Economic and Philosophic Science Review
- Type: Fortnighly newspaper
- Format: A4
- Owner: EPSR Supporters
- Editor: Don Hoskins
- Founded: 1979
- Political alignment: Marxism–Leninism
- Headquarters: London
- Price: £0.25
- Website: EPSR website

= Economic and Philosophic Science Review =

British Marxist-Leninist newspaper

The Economic and Philosophic Science Review (EPSR) is a British Marxist–Leninist newspaper founded by Royston Bull, formerly a leading member of the Workers Revolutionary Party and industrial correspondent for The Scotsman newspaper.

Bull split from the WRP in 1979 and with a number of supporters to form the Workers Party. The group, upon formally repudiating Trotskyism, renamed themselves the International Leninist Workers Party and later the Economic and Philosophic Science Review. Although Royston Bull died aged 69 on 2 January 2005, the EPSR continues to be published fortnightly, by its supporters.

==Policies==
The ILWP/EPSR are avowedly Marxist-Leninist and supportive of the Soviet Union model but critical of its party's revisionism which they attribute to Joseph Stalin's political errors. They are also very strongly supportive of Sinn Féin (and until its dissolution, of the Irish Republican Army) and many Third World national liberation movements.

During the 1970s Eurocommunists outside the group (adopting ideology of the New Left) attempted to promote a panoply of LGBT rights on the far-left. This gathered steam such that by the 1990s it was mainstream policy among far-left publications; the EPSR rejected the stance in 1999 outright as anti-social, saying homosexuality had "obvious disadvantages for any species in evolutionary terms". John Pearson, a member of the revisionist Communist Party of Great Britain (Provisional Central Committee) in their Weekly Worker said this was homophobia.

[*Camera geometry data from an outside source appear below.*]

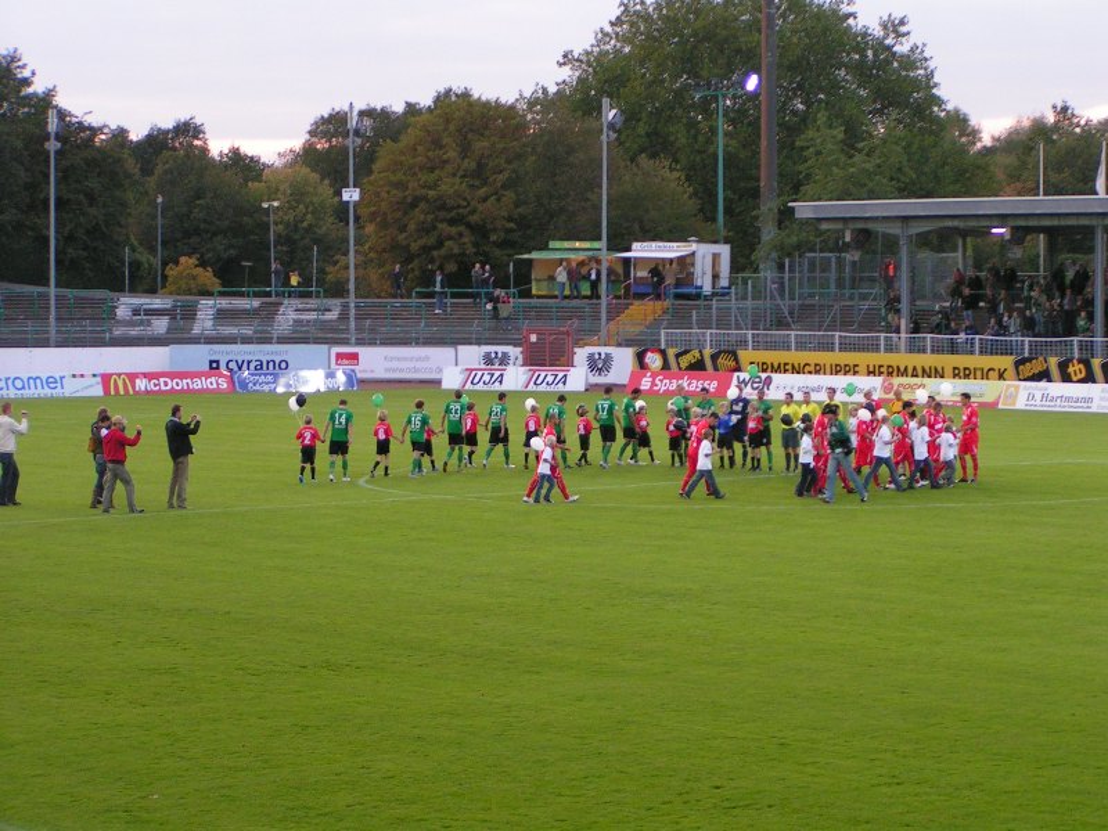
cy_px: 416
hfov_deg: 18.9
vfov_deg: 14.2
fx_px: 3329
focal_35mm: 104
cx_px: 554
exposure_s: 1/100
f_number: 3.5
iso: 160
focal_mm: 15.9
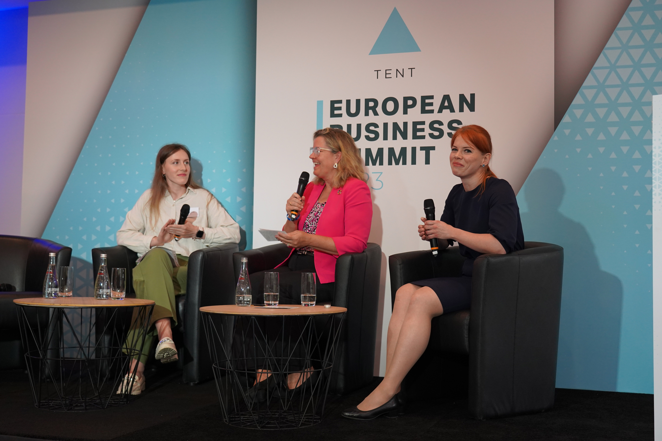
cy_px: 220
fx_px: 827
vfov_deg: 29.9
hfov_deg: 43.6
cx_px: 331
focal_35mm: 45
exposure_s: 1/160
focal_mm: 45
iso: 2000
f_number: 4
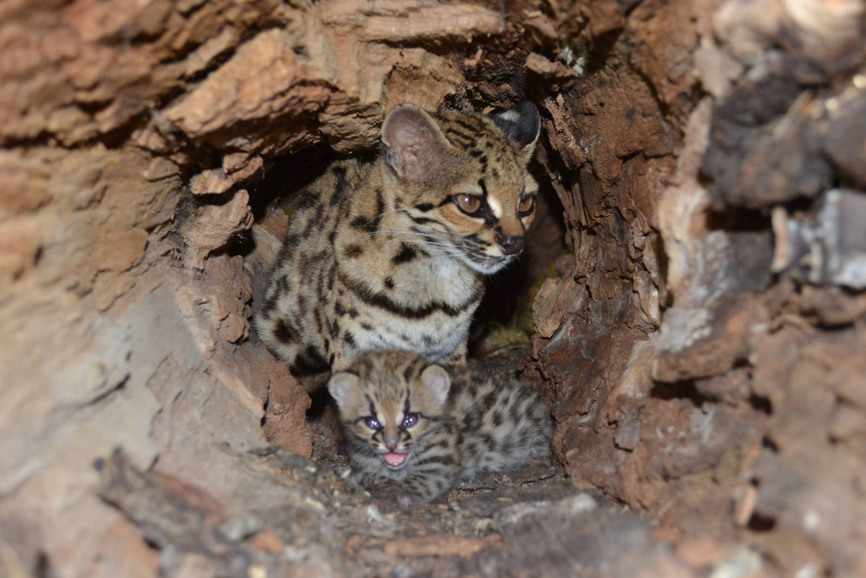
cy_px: 289
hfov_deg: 37.8
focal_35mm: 52
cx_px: 433
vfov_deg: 25.8
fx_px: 1263
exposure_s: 1/30
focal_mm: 35
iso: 1100
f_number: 5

==Relations to Socialist Labour Party==
With the foundation of the Socialist Labour Party by the leader of the National Union of Mineworkers, Arthur Scargill in 1996, the EPSR dissolved itself into the SLP where they operated as a faction around their paper, the EPSR. Royston Bull was elected vice-president of the SLP in 1998, but was then almost immediately expelled (or 'voided') from party membership. Arthur Scargill, who had supported Bull's candidacy, used it to strengthen his position within the SLP. The election caused a significant rift within the SLP, with one member, Brian Heron, calling Bull's election "a disaster". Whilst some of Bull's supporters stayed within the SLP, most left to rejoin Bull and organised themselves as "EPSR supporters".